Saved data entries:

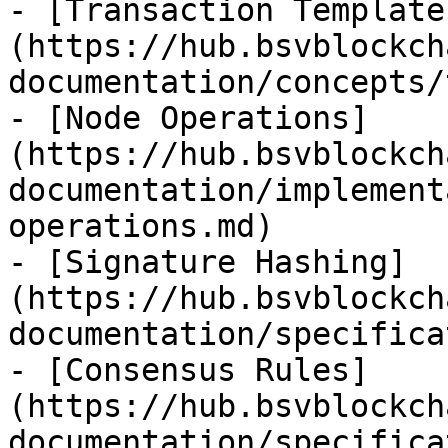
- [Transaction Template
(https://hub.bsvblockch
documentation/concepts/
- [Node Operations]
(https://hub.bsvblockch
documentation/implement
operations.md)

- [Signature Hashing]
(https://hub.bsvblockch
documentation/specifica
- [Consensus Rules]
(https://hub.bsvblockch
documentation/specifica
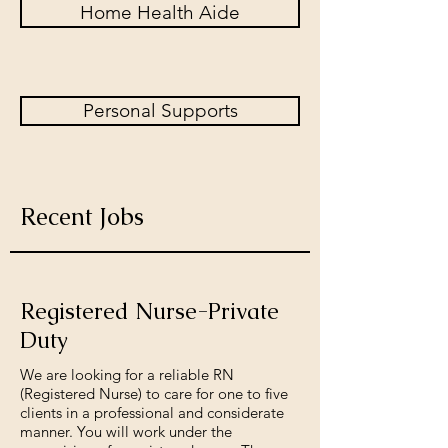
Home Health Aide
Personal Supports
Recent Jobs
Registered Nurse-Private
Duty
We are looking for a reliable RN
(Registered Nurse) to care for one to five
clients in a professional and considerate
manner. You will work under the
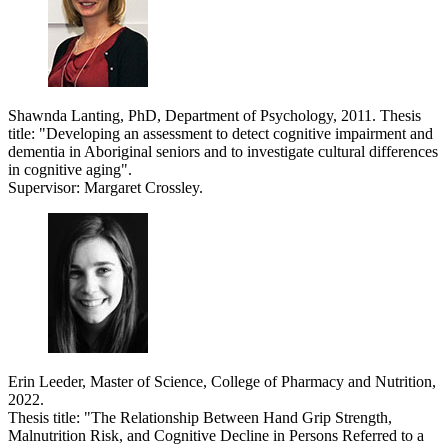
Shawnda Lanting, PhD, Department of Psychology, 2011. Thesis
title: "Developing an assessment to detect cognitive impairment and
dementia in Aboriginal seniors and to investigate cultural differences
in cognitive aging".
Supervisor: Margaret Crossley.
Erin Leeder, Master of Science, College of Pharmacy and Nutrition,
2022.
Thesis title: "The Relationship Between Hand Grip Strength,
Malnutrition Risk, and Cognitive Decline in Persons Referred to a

Activity: Output the text of every entry above line for line, without changing anything, and leave the pictures out of your answer.

Result of this task:
- [Transaction Template
(https://hub.bsvblockch
documentation/concepts/
- [Node Operations]
(https://hub.bsvblockch
documentation/implement
operations.md)

- [Signature Hashing]
(https://hub.bsvblockch
documentation/specifica
- [Consensus Rules]
(https://hub.bsvblockch
documentation/specifica
Home Health Aide
Personal Supports
Recent Jobs
Registered Nurse-Private
Duty
We are looking for a reliable RN
(Registered Nurse) to care for one to five
clients in a professional and considerate
manner. You will work under the
Shawnda Lanting, PhD, Department of Psychology, 2011. Thesis
title: "Developing an assessment to detect cognitive impairment and
dementia in Aboriginal seniors and to investigate cultural differences
in cognitive aging".
Supervisor: Margaret Crossley.
Erin Leeder, Master of Science, College of Pharmacy and Nutrition,
2022.
Thesis title: "The Relationship Between Hand Grip Strength,
Malnutrition Risk, and Cognitive Decline in Persons Referred to a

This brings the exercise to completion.